>> start SUPPLIED PASSAGE
Let ${\mathcal{C}}$ be a stable ${\infty}$-category. For us, this means that we have three important properties:

1. ${\mathcal{C} }$ admits finite limits and colimits.
2. ${\mathcal{C}}$ has a zero object: that is, the initial object is also final.
3. A square in ${\mathcal{C}}$ is a pull-back if and only if it is a push-out.

This is equivalent to the stability of ${\mathcal{C}}$. Actually, stability is usually defined using slightly weaker conditions, and then it takes a little work to show that these stronger ones are implied. We’ll just work with these. Stability can be thought of as a higher-categorical version of being triangulated; a general stable $\infty$-category has many of the properties (in a higher categorical sense) of the homotopy category of spectra, or the (classical) derived category.

Our goal is to show that in this case, we have an equivalence of ${\infty}$-categories

$\displaystyle \mathrm{Fun}(\Delta^{op}, \mathcal{C}) \simeq \mathrm{Fun}(\mathbb{Z}_{\geq 0}, \mathcal{C})$

between simplicial objects in ${\mathcal{C}}$ and filtered (nonnegatively) objects in ${\mathcal{C}}$. The idea here is that the geometric realization of a simplicial object comes with a canonical filtration, given by geometric realizing the ${n}$-truncations for each ${n}$. This is going to give the associated filtered object. (We don’t know that the geometric realization exists, but the realizations of the truncations will.)
>> end SUPPLIED PASSAGE
>> start ENTRIES
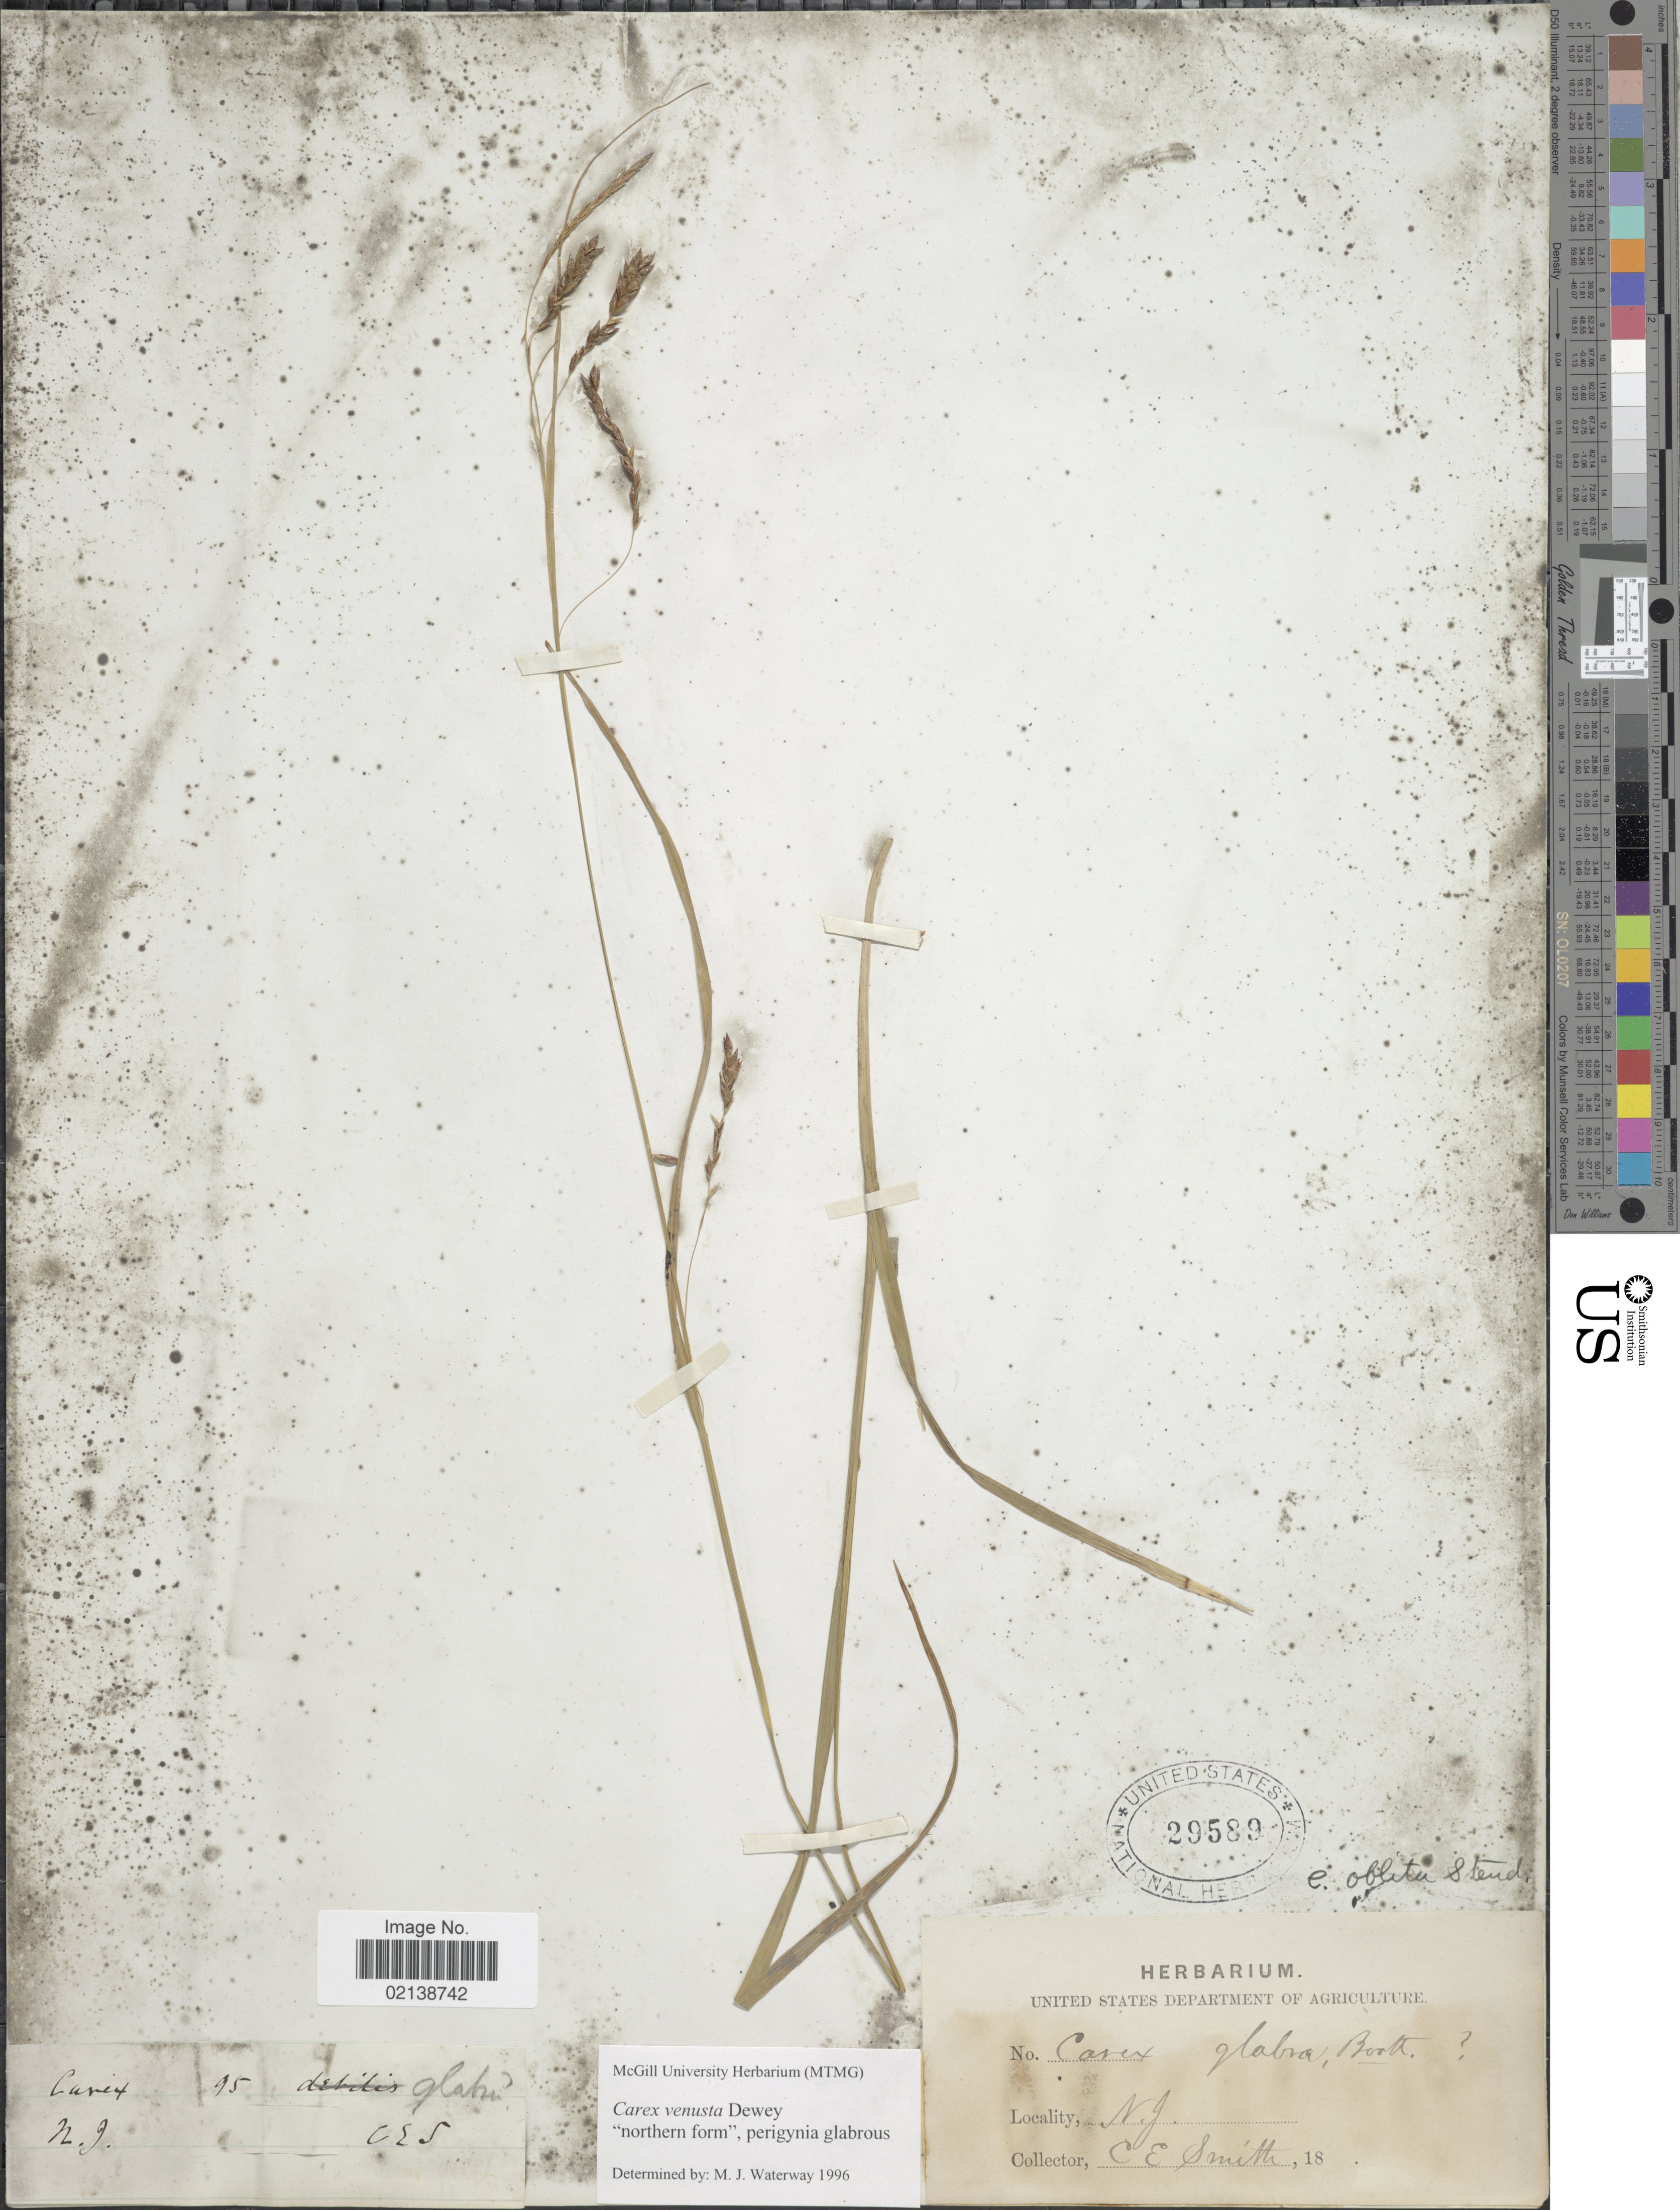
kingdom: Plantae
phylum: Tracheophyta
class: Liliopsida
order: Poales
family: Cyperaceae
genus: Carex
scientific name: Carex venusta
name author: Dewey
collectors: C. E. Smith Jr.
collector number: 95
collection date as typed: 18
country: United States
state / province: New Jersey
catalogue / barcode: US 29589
>> end ENTRIES
**SET EXERCISE 1:**
Rewrite the records as a numbered list, from the line containing "order: Poales" down to the end of the records, leaving out any blank lines.
**SET EXERCISE 2:**
Write the next part of the passage on stable infinity-categories, starting after its final sentence.
The records and the passage on stable infinity-categories were taken from unrelated sources.

**EXERCISE RESPONSE 1:**
1. order: Poales
2. family: Cyperaceae
3. genus: Carex
4. scientific name: Carex venusta
5. name author: Dewey
6. collectors: C. E. Smith Jr.
7. collector number: 95
8. collection date as typed: 18
9. country: United States
10. state / province: New Jersey
11. catalogue / barcode: US 29589

**EXERCISE RESPONSE 2:**
We will actually prove something stronger: for each ${n}$, there is an equivalence

$\displaystyle \mathrm{Fun}(\Delta^{op}_{\leq n}, \mathcal{C}) \simeq \mathrm{Fun}( [0, n], \mathcal{C}), \ \ \ \ \ (1)$

where ${[0, n] \subset \mathbb{Z}_{\geq 0}}$ is the subcategory of elements ${\leq n}$. In other words, ${n}$-truncated simplicial objects are the same as ${n}$-filtered objects of ${\mathcal{C}}$. (Note that, as a simplicial set, the nerve of ${[0, n]}$ is ${\Delta^n}$.) These equivalences will be compatible, and taking inverse limits will give the Dold-Kan correspondence.

1. Motivation

Let’s try to motivate why such a result might be reasonable. To give an ${n}$-filtered object of ${\mathcal{C}}$ (by which I simply mean an element of ${\mathrm{Fun}([0, n], \mathcal{C})}$), is the same as giving an ${n-1}$-filtered object of ${\mathcal{C}}$ together with a morphism out of the colimit of the ${n-1}$-filtered object (i.e., of the last element). That is, we have an equivalence

$\displaystyle \mathrm{Fun}( [0, n], \mathcal{C}) \simeq \mathrm{Fun}( [0, n-1], \mathcal{C}) \times_{\mathcal{C}} \mathrm{Fun}(\Delta^1, \mathcal{C}).$

Stated alternatively, to give a functor ${F: [0, n] \rightarrow \mathcal{C}}$ is the same as specifying a restricted functor ${[0, n-1] \rightarrow \mathcal{C}}$ and a colimit of ${F}$ (together with appropriate compatibility data).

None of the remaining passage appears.